Personal information
- Date of birth: 21 October 1892
- Place of birth: Santhià, Italy
- Date of death: 1960 (aged 67–68)
- Position(s): Right half

Senior career*
- Years: Team / Apps / (Gls)
- 1911–12: Piemonte
- 1912–15: Casale / 51 / (26)
- 1915–20: Juventus / 20 / (4)
- 1920–21: US Torinese
- 1921–31: Casale / 189 / (55)
- Total:  / 260 / (85)

International career
- 1914–1921: Italy / 5 / (1)

Managerial career
- 1936–1938: Napoli

= Angelo Mattea =

Italian footballer (1892–1960)

Angelo Mattea (/it/; 21 October 1892 - 1960) was an Italian football player and manager from Santhià in the Province of Vercelli.

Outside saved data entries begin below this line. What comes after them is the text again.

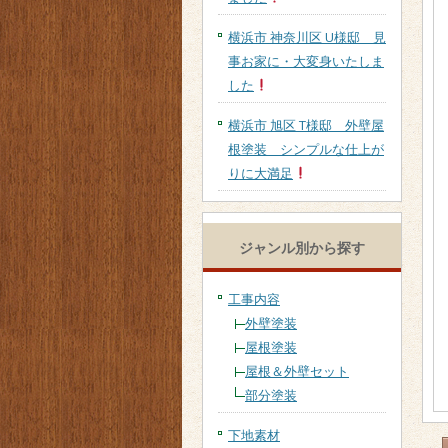
横浜市 神奈川区 U様邸 見
事お家に・大変身いたしま
した
横浜市 旭区 T様邸 外壁屋
根塗装 シンプルな仕上が
りに大満足
ジャンル別から探す
工事内容
外壁塗装
屋根塗装
屋根＆外壁セット
部分塗装
下地素材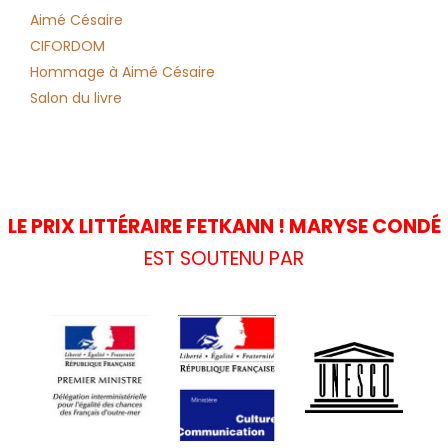
Aimé Césaire
CIFORDOM
Hommage à Aimé Césaire
Salon du livre
LE PRIX LITTÉRAIRE FETKANN ! MARYSE CONDÉ
EST SOUTENU PAR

He played club football as a forward or midfielder for several teams in Italy including Casale, which he helped to win the 1913–14 scudetto, and Juventus. He also played for the Italy national team five different times between 1914 and 1921, scoring once.

Mattea currently holds the record for being the oldest player ever to score their first Serie A goal, a feat which he accomplished at the age of 38 years and 7 days, for Casale, in a 5–1 away loss to Ambrosiana on 28 October 1930.